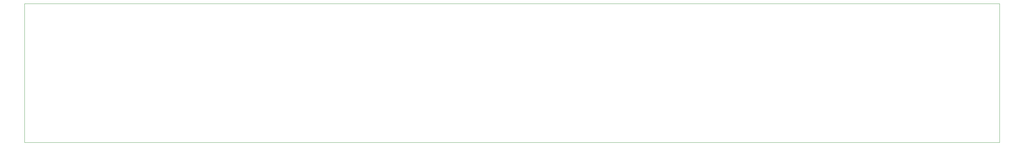
<source format=gbr>
G04 #@! TF.GenerationSoftware,KiCad,Pcbnew,(5.1.5)-3*
G04 #@! TF.CreationDate,2020-06-27T01:24:02-04:00*
G04 #@! TF.ProjectId,ssr cavity multiplexer,73737220-6361-4766-9974-79206d756c74,rev?*
G04 #@! TF.SameCoordinates,Original*
G04 #@! TF.FileFunction,Profile,NP*
%FSLAX46Y46*%
G04 Gerber Fmt 4.6, Leading zero omitted, Abs format (unit mm)*
G04 Created by KiCad (PCBNEW (5.1.5)-3) date 2020-06-27 01:24:02*
%MOMM*%
%LPD*%
G04 APERTURE LIST*
%ADD10C,0.050000*%
G04 APERTURE END LIST*
D10*
X289814000Y-114808000D02*
X289814000Y-130810000D01*
X250952000Y-114808000D02*
X289814000Y-114808000D01*
X16764000Y-114808000D02*
X250952000Y-114808000D01*
X16764000Y-115316000D02*
X16764000Y-114808000D01*
X16764000Y-116078000D02*
X16764000Y-115316000D01*
X16764000Y-117856000D02*
X16764000Y-116078000D01*
X16764000Y-153924000D02*
X16764000Y-117856000D01*
X18288000Y-153924000D02*
X16764000Y-153924000D01*
X54356000Y-153924000D02*
X18288000Y-153924000D01*
X151638000Y-153924000D02*
X54356000Y-153924000D01*
X218948000Y-153924000D02*
X151638000Y-153924000D01*
X250952000Y-153924000D02*
X218948000Y-153924000D01*
X289814000Y-153924000D02*
X250952000Y-153924000D01*
X289814000Y-153162000D02*
X289814000Y-153924000D01*
X289814000Y-130810000D02*
X289814000Y-153162000D01*
M02*

</source>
──────────
Task item:
When a picture appears among the entries, skip it; transcribe everything else exactly.

Written solution:
<source format=gbr>
G04 #@! TF.GenerationSoftware,KiCad,Pcbnew,(5.1.5)-3*
G04 #@! TF.CreationDate,2020-06-27T01:24:02-04:00*
G04 #@! TF.ProjectId,ssr cavity multiplexer,73737220-6361-4766-9974-79206d756c74,rev?*
G04 #@! TF.SameCoordinates,Original*
G04 #@! TF.FileFunction,Profile,NP*
%FSLAX46Y46*%
G04 Gerber Fmt 4.6, Leading zero omitted, Abs format (unit mm)*
G04 Created by KiCad (PCBNEW (5.1.5)-3) date 2020-06-27 01:24:02*
%MOMM*%
%LPD*%
G04 APERTURE LIST*
%ADD10C,0.050000*%
G04 APERTURE END LIST*
D10*
X289814000Y-114808000D02*
X289814000Y-130810000D01*
X250952000Y-114808000D02*
X289814000Y-114808000D01*
X16764000Y-114808000D02*
X250952000Y-114808000D01*
X16764000Y-115316000D02*
X16764000Y-114808000D01*
X16764000Y-116078000D02*
X16764000Y-115316000D01*
X16764000Y-117856000D02*
X16764000Y-116078000D01*
X16764000Y-153924000D02*
X16764000Y-117856000D01*
X18288000Y-153924000D02*
X16764000Y-153924000D01*
X54356000Y-153924000D02*
X18288000Y-153924000D01*
X151638000Y-153924000D02*
X54356000Y-153924000D01*
X218948000Y-153924000D02*
X151638000Y-153924000D01*
X250952000Y-153924000D02*
X218948000Y-153924000D01*
X289814000Y-153924000D02*
X250952000Y-153924000D01*
X289814000Y-153162000D02*
X289814000Y-153924000D01*
X289814000Y-130810000D02*
X289814000Y-153162000D01*
M02*

</source>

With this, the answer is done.